● **REQUEST**
Return only the lines running from the one that contains "Catálogos Pacifika 2026" through the end of the entries, exactly, both ends included. Omit pictures.

Saved entries
============================================================

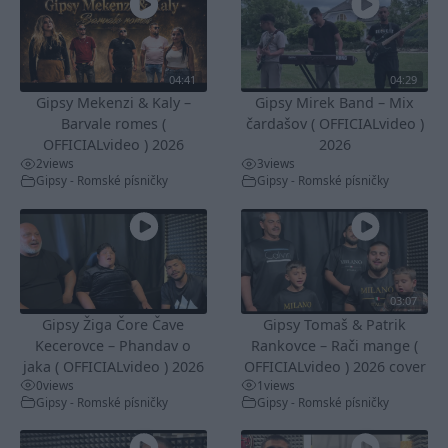
04:41
04:29
Gipsy Mekenzi & Kaly –
Gipsy Mirek Band – Mix
Barvale romes (
čardašov ( OFFICIALvideo )
OFFICIALvideo ) 2026
2026
2
views
3
views
Gipsy - Romské písničky
Gipsy - Romské písničky
03:07
Gipsy Žiga Čore Čave
Gipsy Tomaš & Patrik
Kecerovce – Phandav o
Rankovce – Rači mange (
jaka ( OFFICIALvideo ) 2026
OFFICIALvideo ) 2026 cover
0
views
1
views
Gipsy - Romské písničky
Gipsy - Romské písničky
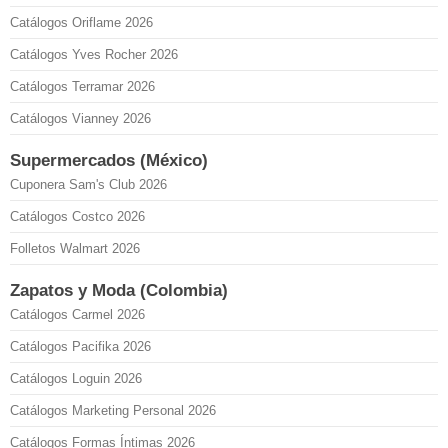
Catálogos Oriflame 2026
Catálogos Yves Rocher 2026
Catálogos Terramar 2026
Catálogos Vianney 2026
Supermercados (México)
Cuponera Sam's Club 2026
Catálogos Costco 2026
Folletos Walmart 2026
Zapatos y Moda (Colombia)
Catálogos Carmel 2026
Catálogos Pacifika 2026
Catálogos Loguin 2026
Catálogos Marketing Personal 2026
Catálogos Formas Íntimas 2026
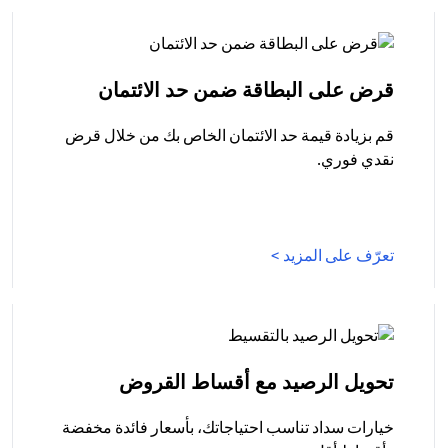
(opens in a new tab)
قرض على البطاقة ضمن حد الائتمان
قم بزيادة قيمة حد الائتمان الخاص بك من خلال قرض
نقدي فوري.
(opens in a new tab)
تعرّف على المزيد >
(opens in a new tab)
تحويل الرصيد مع أقساط القروض
خيارات سداد تناسب احتياجاتك، بأسعار فائدة مخفضة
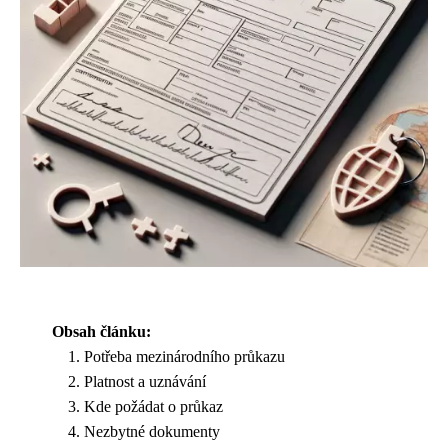
Obsah článku:
Potřeba mezinárodního průkazu
Platnost a uznávání
Kde požádat o průkaz
Nezbytné dokumenty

============================================================

● **ANSWER**
Catálogos Pacifika 2026
Catálogos Loguin 2026
Catálogos Marketing Personal 2026
Catálogos Formas Íntimas 2026
(opens in a new tab)
قرض على البطاقة ضمن حد الائتمان
قم بزيادة قيمة حد الائتمان الخاص بك من خلال قرض
نقدي فوري.
(opens in a new tab)
تعرّف على المزيد >
(opens in a new tab)
تحويل الرصيد مع أقساط القروض
خيارات سداد تناسب احتياجاتك، بأسعار فائدة مخفضة
Obsah článku:
Potřeba mezinárodního průkazu
Platnost a uznávání
Kde požádat o průkaz
Nezbytné dokumenty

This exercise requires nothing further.